Last week, an editor sent me a link to a(nother) story about the “failure” of marriage among African-Americans. This one, “8 Reasons for Marital Failure Amongst African-Americans” by clinical psychologist Umar Abdullah-Johnson, explained why most Black divorces occur within just two years of marriage, and (most important) offered solutions to keep folks together. Despite the (mostly) solid info, that didn’t stop my editor from quipping, “This story makes Black relationships sound like an addiction to be beat.”

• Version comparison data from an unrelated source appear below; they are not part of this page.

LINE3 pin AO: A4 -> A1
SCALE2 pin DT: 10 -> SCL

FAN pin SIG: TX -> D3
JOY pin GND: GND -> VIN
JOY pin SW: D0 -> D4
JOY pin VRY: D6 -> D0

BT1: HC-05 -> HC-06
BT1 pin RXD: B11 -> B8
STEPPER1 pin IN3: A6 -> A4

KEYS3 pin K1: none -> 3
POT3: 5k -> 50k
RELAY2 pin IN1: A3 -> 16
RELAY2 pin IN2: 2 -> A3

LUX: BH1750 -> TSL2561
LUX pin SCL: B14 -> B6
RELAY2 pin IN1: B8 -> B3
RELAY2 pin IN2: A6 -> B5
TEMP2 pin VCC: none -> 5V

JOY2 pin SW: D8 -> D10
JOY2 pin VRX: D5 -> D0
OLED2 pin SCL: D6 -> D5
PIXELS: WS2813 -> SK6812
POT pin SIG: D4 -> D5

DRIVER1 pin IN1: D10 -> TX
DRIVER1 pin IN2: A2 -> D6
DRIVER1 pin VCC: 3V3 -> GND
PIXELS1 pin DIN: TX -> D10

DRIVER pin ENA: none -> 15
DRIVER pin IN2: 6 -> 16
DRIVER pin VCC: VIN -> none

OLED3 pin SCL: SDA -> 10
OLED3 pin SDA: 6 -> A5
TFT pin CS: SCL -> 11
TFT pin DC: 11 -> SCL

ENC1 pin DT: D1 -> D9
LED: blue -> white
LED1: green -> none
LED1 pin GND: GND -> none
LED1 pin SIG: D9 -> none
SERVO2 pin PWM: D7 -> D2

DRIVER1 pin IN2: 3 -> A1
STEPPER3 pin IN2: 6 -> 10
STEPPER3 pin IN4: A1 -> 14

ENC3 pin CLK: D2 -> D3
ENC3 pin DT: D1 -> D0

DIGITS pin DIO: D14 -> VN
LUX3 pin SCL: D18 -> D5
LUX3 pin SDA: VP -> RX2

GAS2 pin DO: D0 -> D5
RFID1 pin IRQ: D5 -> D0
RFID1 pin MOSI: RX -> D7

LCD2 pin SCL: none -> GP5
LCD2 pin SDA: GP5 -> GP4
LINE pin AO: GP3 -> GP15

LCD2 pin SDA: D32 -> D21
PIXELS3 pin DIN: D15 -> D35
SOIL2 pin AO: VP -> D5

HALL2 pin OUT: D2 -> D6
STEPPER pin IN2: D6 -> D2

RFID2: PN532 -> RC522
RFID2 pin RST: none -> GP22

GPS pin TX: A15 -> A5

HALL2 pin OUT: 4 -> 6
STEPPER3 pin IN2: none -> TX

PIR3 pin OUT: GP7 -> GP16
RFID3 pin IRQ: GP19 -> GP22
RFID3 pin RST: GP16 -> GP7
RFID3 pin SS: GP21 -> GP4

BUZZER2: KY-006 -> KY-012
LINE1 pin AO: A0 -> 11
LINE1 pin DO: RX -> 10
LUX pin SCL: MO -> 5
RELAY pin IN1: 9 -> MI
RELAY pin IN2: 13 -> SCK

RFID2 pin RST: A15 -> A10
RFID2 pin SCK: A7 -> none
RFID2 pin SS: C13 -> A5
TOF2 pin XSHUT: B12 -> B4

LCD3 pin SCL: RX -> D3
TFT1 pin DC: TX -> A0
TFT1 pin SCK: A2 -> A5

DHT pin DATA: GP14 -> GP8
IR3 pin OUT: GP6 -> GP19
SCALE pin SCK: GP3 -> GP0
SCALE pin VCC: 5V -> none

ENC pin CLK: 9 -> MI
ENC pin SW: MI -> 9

To his credit, Johnson sidesteps the usual advice about women lowering expectations, adjusting standards and gets more to the heart of where some couples go wrong — not all, it must be noted. If you read enough of these stories, you’d think no Black people get married or stay married, much less stay happy. Though the list is chopped up into eight reasons, nearly all boil down lacking self-esteem and always flawed method of searching for security outside of yourself, whether it be in the man you date or the places you shop. Oh, and the importance of finding a partner with matching values.
“Non-identical values are destroying Black families faster than fire consumes wood,” Johnson wrote, specifically noting that couples should share similar views on finances, role of God in the relationship, intimacy, and importance of family and friends. The gem of the article:
“You can spend a significant portion of your life trying to find love until you come to the realization that you will not be able to reciprocate the love you find if you do not ALREADY love yourself,” advises Johnson. “No matter how much another person loves you, until you love yourself, you will never be able to love them in return appropriately or effectively.”
Amongst Johnson’s advice for creating lasting marriages, is the suggestion that couples really-really get to know one another beforehand, by moving in together. “When we date we are usually selling our conscious better selves to our partner,” Johnson writes. “Like a good salesperson we tend to hide, consciously or unconsciously, the negative aspects of our character.”
He adds, “As a therapist, I am in full support, despite opposition of religious circles, that pre-marital co-habitation is a must. Only when you actually share 24 hrs a day with your mate-to-be will you truly be able to assess who they really are. It is so very easy to hide one’s negative traits behind a false façade of being the “perfect catch.”
Eh… Johnson’s partially right. A 2010 report by the National Center for Health Statistics found couples that live together before marriage and those who don’t have about the same chances at a successful union. But I agree, you really don’t know someone until you live with them, as anyone who has ever moved in with their best friend has found out the hard way. But whether you move in beforehand or not, it won’t change the odds on whether your marriage lasts.
What part of Johnson’s advice was helpful to you?